◆ Data for processing
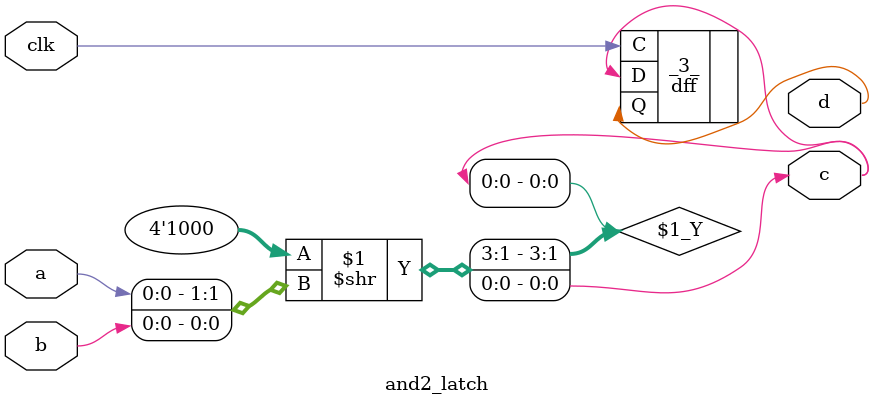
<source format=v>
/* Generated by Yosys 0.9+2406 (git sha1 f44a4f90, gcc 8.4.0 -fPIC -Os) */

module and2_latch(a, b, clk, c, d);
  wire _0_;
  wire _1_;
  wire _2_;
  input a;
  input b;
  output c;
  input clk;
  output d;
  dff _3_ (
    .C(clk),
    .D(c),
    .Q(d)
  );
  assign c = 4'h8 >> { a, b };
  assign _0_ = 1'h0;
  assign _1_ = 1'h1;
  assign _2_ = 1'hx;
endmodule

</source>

---

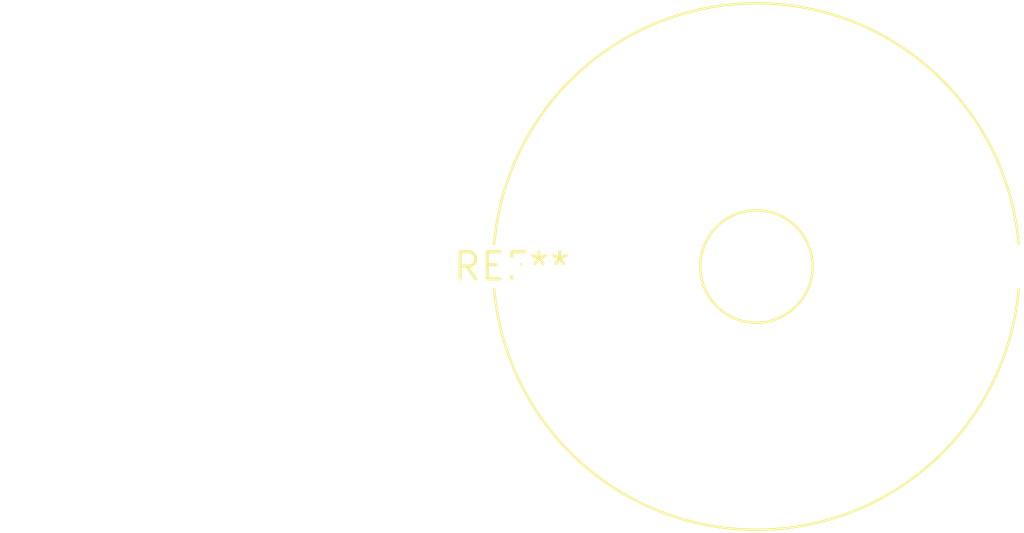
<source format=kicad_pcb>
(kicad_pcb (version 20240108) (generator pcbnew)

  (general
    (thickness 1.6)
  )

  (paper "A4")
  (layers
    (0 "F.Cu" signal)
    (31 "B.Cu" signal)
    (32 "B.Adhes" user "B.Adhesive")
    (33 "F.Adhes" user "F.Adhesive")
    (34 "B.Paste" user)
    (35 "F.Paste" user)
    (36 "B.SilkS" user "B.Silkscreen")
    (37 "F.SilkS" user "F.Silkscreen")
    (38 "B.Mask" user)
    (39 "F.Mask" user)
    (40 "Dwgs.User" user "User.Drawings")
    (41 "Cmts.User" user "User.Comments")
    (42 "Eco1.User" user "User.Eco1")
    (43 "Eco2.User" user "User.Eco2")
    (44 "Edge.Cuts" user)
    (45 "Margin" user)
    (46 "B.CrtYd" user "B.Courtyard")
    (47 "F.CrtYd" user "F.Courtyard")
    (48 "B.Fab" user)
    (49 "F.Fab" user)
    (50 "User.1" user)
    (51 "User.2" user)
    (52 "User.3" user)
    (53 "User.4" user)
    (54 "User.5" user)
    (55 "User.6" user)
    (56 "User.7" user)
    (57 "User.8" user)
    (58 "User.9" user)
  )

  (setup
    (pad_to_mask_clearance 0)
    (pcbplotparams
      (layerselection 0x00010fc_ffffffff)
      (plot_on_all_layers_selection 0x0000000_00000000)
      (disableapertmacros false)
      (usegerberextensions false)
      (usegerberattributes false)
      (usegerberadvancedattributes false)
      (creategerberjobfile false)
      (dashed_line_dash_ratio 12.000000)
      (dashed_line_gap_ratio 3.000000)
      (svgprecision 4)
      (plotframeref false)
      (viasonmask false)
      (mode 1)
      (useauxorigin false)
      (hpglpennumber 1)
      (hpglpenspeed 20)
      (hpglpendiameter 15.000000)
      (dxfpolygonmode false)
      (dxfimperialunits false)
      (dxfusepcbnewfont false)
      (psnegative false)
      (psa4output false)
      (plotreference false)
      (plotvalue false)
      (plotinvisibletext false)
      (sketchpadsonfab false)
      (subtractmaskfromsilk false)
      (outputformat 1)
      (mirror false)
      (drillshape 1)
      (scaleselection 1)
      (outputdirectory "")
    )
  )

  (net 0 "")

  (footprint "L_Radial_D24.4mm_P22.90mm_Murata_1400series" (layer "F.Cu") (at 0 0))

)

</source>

* * *

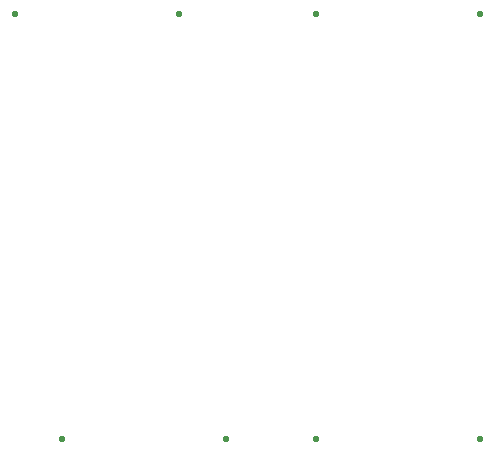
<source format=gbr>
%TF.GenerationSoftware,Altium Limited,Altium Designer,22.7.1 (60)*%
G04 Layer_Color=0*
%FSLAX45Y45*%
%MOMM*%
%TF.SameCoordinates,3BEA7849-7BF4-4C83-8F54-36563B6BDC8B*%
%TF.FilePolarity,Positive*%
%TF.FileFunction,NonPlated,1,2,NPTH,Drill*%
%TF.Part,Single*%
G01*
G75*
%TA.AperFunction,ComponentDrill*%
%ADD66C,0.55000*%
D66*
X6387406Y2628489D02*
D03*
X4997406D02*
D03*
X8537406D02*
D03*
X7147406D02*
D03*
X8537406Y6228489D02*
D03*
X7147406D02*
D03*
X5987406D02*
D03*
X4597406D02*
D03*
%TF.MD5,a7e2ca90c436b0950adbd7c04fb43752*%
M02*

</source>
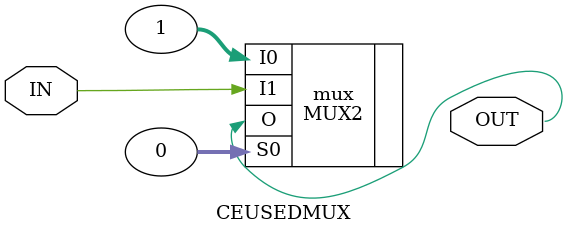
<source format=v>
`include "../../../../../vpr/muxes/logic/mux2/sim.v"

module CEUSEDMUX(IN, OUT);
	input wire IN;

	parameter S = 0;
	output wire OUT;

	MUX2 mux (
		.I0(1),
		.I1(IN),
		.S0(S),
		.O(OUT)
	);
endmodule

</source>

◆ How to complete this task
The response must hold only the lines above from the line with "G04 Layer_Color=0*" through the line with "X8537406Y6228489D02*", each copied exactly, both ends kept.

◆ Solution to this problem
G04 Layer_Color=0*
%FSLAX45Y45*%
%MOMM*%
%TF.SameCoordinates,3BEA7849-7BF4-4C83-8F54-36563B6BDC8B*%
%TF.FilePolarity,Positive*%
%TF.FileFunction,NonPlated,1,2,NPTH,Drill*%
%TF.Part,Single*%
G01*
G75*
%TA.AperFunction,ComponentDrill*%
%ADD66C,0.55000*%
D66*
X6387406Y2628489D02*
D03*
X4997406D02*
D03*
X8537406D02*
D03*
X7147406D02*
D03*
X8537406Y6228489D02*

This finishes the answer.